Bertie thought of the Properties Manager at the theater. “You left an object for him without filling out paperwork in triplicate? Did you want his head to explode?”
“More like a little joke between associates.” The newcomer clapped Bertie on the arms. “Mr. Hastings is a tricky one, he is. Nothing unwanted in that room. Each thing to its proper place.”
“It’s carved from Sedna’s bone,” Nate said, hardly able to voice the Sea Goddess’s name without choking. “Ask him how a sneak-thief came by such a bit o’ magic?”
The title was an apt one, Bertie thought. “Where did you get it from? The scrimshaw, I mean.”

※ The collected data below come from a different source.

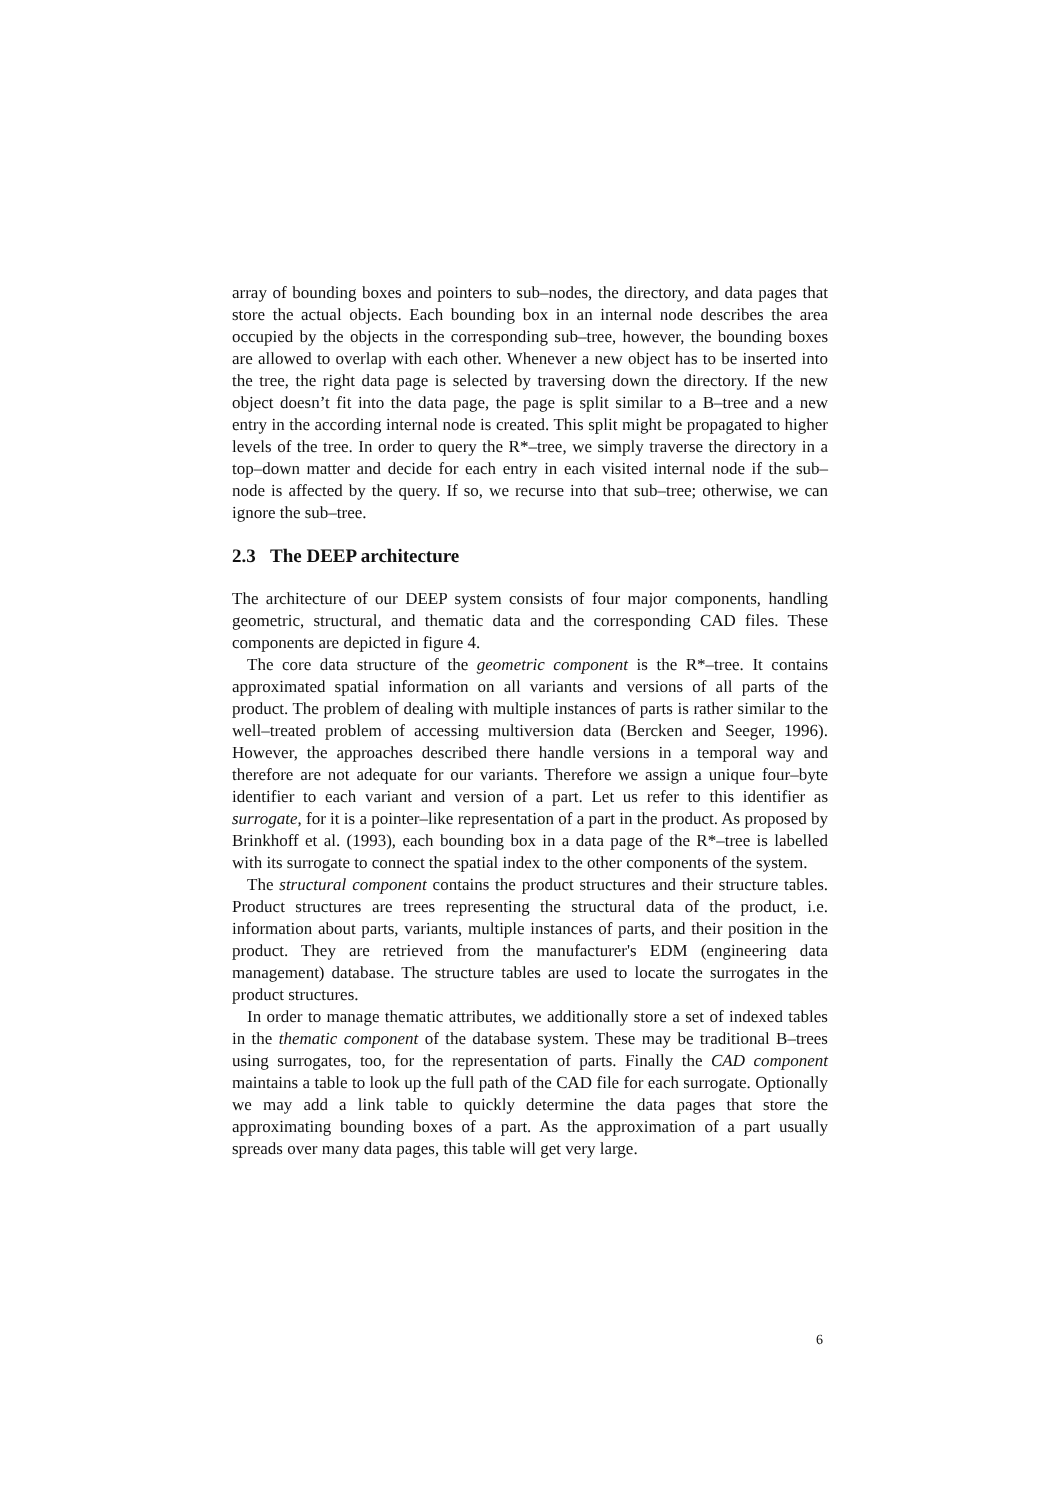array of bounding boxes and pointers to sub–nodes, the directory, and data pages that store the actual objects. Each bounding box in an internal node describes the area occupied by the objects in the corresponding sub–tree, however, the bounding boxes are allowed to overlap with each other. Whenever a new object has to be inserted into the tree, the right data page is selected by traversing down the directory. If the new object doesn’t fit into the data page, the page is split similar to a B–tree and a new entry in the according internal node is created. This split might be propagated to higher levels of the tree. In order to query the R*–tree, we simply traverse the directory in a top–down matter and decide for each entry in each visited internal node if the sub–node is affected by the query. If so, we recurse into that sub–tree; otherwise, we can ignore the sub–tree.
2.3 The DEEP architecture
The architecture of our DEEP system consists of four major components, handling geometric, structural, and thematic data and the corresponding CAD files. These components are depicted in figure 4.
The core data structure of the geometric component is the R*–tree. It contains approximated spatial information on all variants and versions of all parts of the product. The problem of dealing with multiple instances of parts is rather similar to the well–treated problem of accessing multiversion data (Bercken and Seeger, 1996). However, the approaches described there handle versions in a temporal way and therefore are not adequate for our variants. Therefore we assign a unique four–byte identifier to each variant and version of a part. Let us refer to this identifier as surrogate, for it is a pointer–like representation of a part in the product. As proposed by Brinkhoff et al. (1993), each bounding box in a data page of the R*–tree is labelled with its surrogate to connect the spatial index to the other components of the system.
The structural component contains the product structures and their structure tables. Product structures are trees representing the structural data of the product, i.e. information about parts, variants, multiple instances of parts, and their position in the product. They are retrieved from the manufacturer's EDM (engineering data management) database. The structure tables are used to locate the surrogates in the product structures.
In order to manage thematic attributes, we additionally store a set of indexed tables in the thematic component of the database system. These may be traditional B–trees using surrogates, too, for the representation of parts. Finally the CAD component maintains a table to look up the full path of the CAD file for each surrogate. Optionally we may add a link table to quickly determine the data pages that store the approximating bounding boxes of a part. As the approximation of a part usually spreads over many data pages, this table will get very large.
6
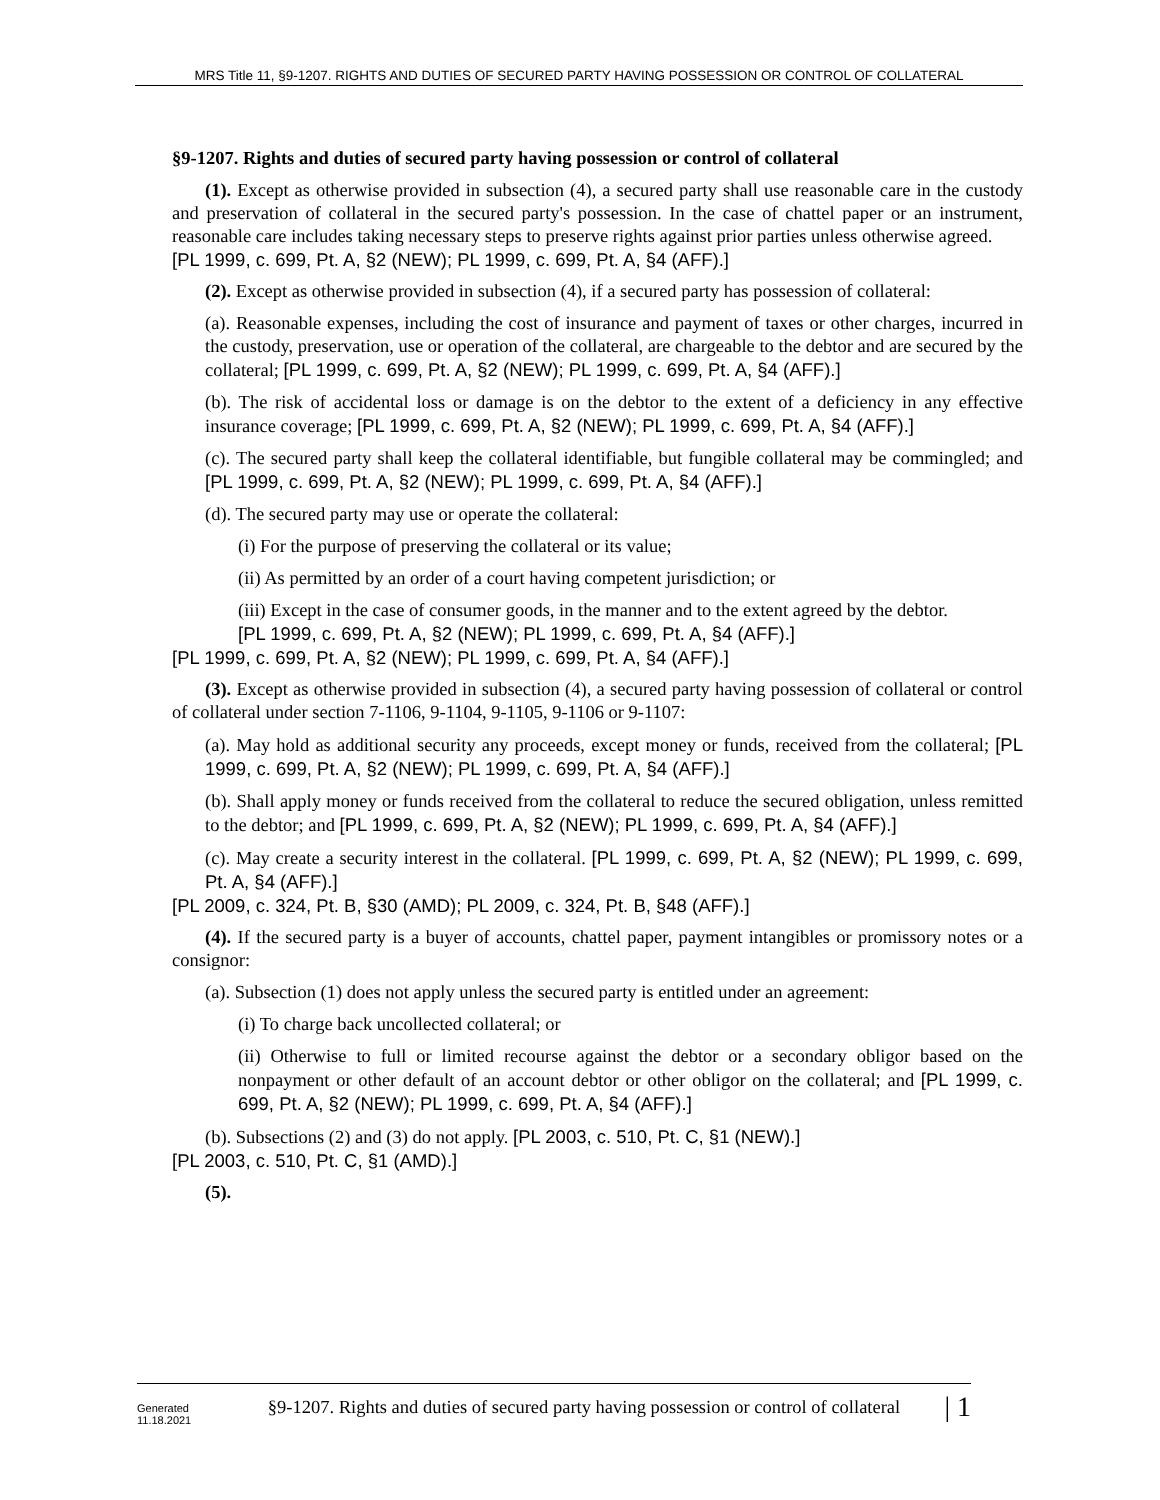MRS Title 11, §9-1207. RIGHTS AND DUTIES OF SECURED PARTY HAVING POSSESSION OR CONTROL OF COLLATERAL
§9-1207. Rights and duties of secured party having possession or control of collateral
(1). Except as otherwise provided in subsection (4), a secured party shall use reasonable care in the custody and preservation of collateral in the secured party's possession. In the case of chattel paper or an instrument, reasonable care includes taking necessary steps to preserve rights against prior parties unless otherwise agreed.
[PL 1999, c. 699, Pt. A, §2 (NEW); PL 1999, c. 699, Pt. A, §4 (AFF).]
(2). Except as otherwise provided in subsection (4), if a secured party has possession of collateral:
(a). Reasonable expenses, including the cost of insurance and payment of taxes or other charges, incurred in the custody, preservation, use or operation of the collateral, are chargeable to the debtor and are secured by the collateral; [PL 1999, c. 699, Pt. A, §2 (NEW); PL 1999, c. 699, Pt. A, §4 (AFF).]
(b). The risk of accidental loss or damage is on the debtor to the extent of a deficiency in any effective insurance coverage; [PL 1999, c. 699, Pt. A, §2 (NEW); PL 1999, c. 699, Pt. A, §4 (AFF).]
(c). The secured party shall keep the collateral identifiable, but fungible collateral may be commingled; and [PL 1999, c. 699, Pt. A, §2 (NEW); PL 1999, c. 699, Pt. A, §4 (AFF).]
(d). The secured party may use or operate the collateral:
(i) For the purpose of preserving the collateral or its value;
(ii) As permitted by an order of a court having competent jurisdiction; or
(iii) Except in the case of consumer goods, in the manner and to the extent agreed by the debtor.
[PL 1999, c. 699, Pt. A, §2 (NEW); PL 1999, c. 699, Pt. A, §4 (AFF).]
[PL 1999, c. 699, Pt. A, §2 (NEW); PL 1999, c. 699, Pt. A, §4 (AFF).]
(3). Except as otherwise provided in subsection (4), a secured party having possession of collateral or control of collateral under section 7-1106, 9-1104, 9-1105, 9-1106 or 9-1107:
(a). May hold as additional security any proceeds, except money or funds, received from the collateral; [PL 1999, c. 699, Pt. A, §2 (NEW); PL 1999, c. 699, Pt. A, §4 (AFF).]
(b). Shall apply money or funds received from the collateral to reduce the secured obligation, unless remitted to the debtor; and [PL 1999, c. 699, Pt. A, §2 (NEW); PL 1999, c. 699, Pt. A, §4 (AFF).]
(c). May create a security interest in the collateral. [PL 1999, c. 699, Pt. A, §2 (NEW); PL 1999, c. 699, Pt. A, §4 (AFF).]
[PL 2009, c. 324, Pt. B, §30 (AMD); PL 2009, c. 324, Pt. B, §48 (AFF).]
(4). If the secured party is a buyer of accounts, chattel paper, payment intangibles or promissory notes or a consignor:
(a). Subsection (1) does not apply unless the secured party is entitled under an agreement:
(i) To charge back uncollected collateral; or
(ii) Otherwise to full or limited recourse against the debtor or a secondary obligor based on the nonpayment or other default of an account debtor or other obligor on the collateral; and [PL 1999, c. 699, Pt. A, §2 (NEW); PL 1999, c. 699, Pt. A, §4 (AFF).]
(b). Subsections (2) and (3) do not apply. [PL 2003, c. 510, Pt. C, §1 (NEW).]
[PL 2003, c. 510, Pt. C, §1 (AMD).]
(5).
Generated
11.18.2021
§9-1207. Rights and duties of secured party having possession or control of collateral
| 1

The sneak-thief hooked one of his curved, black fingernails under the medallion’s leather string, lifting it to the light with an appreciative look. “Perhaps it was a token from a knight I served for a time. Or I chanced upon it in a crowded marketplace.” He let it drop, the weight solid and reassuring against her skin. “Or I found it, high in the nest of a bird.”